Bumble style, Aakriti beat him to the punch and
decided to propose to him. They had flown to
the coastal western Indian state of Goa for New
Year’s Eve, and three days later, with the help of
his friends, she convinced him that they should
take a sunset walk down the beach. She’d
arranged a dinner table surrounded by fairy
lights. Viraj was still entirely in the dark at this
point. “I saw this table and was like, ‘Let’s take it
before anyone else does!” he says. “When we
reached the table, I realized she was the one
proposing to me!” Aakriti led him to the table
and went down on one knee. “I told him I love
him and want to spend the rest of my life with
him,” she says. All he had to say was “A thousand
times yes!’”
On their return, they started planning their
◇ ◇ ◇ ◇
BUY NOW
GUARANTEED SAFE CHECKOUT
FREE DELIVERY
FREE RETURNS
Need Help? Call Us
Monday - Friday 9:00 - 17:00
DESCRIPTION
◇ ◇ ◇ ◇
*ACTIVITY*.
Copy out every line above that contains the word "down". Count only matches with the same capitalization.

*OUTPUT*.
take a sunset walk down the beach. She’d
and went down on one knee. “I told him I love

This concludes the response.